■ **EXPERIMENTE**:
Imprima sem nenhuma alteração as linhas que vão do início das entradas até a linha com "to obtain statistics", incluindo essa linha.

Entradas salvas
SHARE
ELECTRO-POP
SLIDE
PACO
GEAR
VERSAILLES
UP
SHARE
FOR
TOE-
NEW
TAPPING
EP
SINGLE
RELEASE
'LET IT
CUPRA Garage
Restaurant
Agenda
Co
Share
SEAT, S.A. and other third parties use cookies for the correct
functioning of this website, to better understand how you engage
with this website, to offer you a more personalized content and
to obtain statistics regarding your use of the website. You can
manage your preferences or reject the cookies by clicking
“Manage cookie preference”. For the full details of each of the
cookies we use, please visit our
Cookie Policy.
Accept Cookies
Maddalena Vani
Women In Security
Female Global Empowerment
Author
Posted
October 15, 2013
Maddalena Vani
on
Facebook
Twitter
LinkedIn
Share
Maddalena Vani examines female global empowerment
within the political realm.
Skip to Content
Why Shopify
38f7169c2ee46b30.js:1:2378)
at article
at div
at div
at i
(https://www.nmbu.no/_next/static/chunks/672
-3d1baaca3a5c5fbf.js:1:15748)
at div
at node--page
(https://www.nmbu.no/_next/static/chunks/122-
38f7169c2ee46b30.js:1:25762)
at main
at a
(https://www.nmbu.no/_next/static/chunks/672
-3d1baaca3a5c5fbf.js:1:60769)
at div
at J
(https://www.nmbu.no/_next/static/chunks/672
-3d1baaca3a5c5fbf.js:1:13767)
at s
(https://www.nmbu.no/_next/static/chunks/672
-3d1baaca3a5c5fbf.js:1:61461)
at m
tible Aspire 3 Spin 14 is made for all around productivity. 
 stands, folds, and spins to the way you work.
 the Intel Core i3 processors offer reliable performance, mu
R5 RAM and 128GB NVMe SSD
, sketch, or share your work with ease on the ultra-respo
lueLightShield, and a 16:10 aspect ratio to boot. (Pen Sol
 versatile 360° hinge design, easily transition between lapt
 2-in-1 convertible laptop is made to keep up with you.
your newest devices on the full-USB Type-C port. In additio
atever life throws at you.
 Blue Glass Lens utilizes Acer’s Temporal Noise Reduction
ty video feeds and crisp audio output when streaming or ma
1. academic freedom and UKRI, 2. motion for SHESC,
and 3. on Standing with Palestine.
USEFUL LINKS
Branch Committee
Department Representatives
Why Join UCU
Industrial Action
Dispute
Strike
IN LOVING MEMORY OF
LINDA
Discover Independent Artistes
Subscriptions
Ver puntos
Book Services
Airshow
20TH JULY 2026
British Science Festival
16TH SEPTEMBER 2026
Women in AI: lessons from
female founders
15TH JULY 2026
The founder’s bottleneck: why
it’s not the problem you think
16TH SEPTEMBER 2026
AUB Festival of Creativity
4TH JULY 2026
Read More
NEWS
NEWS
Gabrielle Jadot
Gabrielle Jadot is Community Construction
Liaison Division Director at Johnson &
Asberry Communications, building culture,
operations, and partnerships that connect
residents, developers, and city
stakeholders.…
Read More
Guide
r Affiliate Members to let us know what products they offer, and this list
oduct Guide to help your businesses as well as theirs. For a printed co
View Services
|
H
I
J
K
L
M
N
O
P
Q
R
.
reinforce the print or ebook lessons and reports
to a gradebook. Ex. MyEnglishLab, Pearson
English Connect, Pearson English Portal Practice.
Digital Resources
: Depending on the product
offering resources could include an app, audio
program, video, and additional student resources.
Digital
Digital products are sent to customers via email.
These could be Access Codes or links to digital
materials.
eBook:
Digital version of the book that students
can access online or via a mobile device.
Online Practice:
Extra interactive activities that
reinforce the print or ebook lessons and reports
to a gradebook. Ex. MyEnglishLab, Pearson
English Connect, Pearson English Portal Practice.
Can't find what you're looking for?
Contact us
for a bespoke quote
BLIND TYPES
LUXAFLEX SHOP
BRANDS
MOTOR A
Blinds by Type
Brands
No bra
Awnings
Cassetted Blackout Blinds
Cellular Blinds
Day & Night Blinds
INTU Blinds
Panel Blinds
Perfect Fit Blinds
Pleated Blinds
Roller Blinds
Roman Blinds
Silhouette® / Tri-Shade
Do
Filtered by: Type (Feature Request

■ **RESPOSTA**:
SHARE
ELECTRO-POP
SLIDE
PACO
GEAR
VERSAILLES
UP
SHARE
FOR
TOE-
NEW
TAPPING
EP
SINGLE
RELEASE
'LET IT
CUPRA Garage
Restaurant
Agenda
Co
Share
SEAT, S.A. and other third parties use cookies for the correct
functioning of this website, to better understand how you engage
with this website, to offer you a more personalized content and
to obtain statistics regarding your use of the website. You can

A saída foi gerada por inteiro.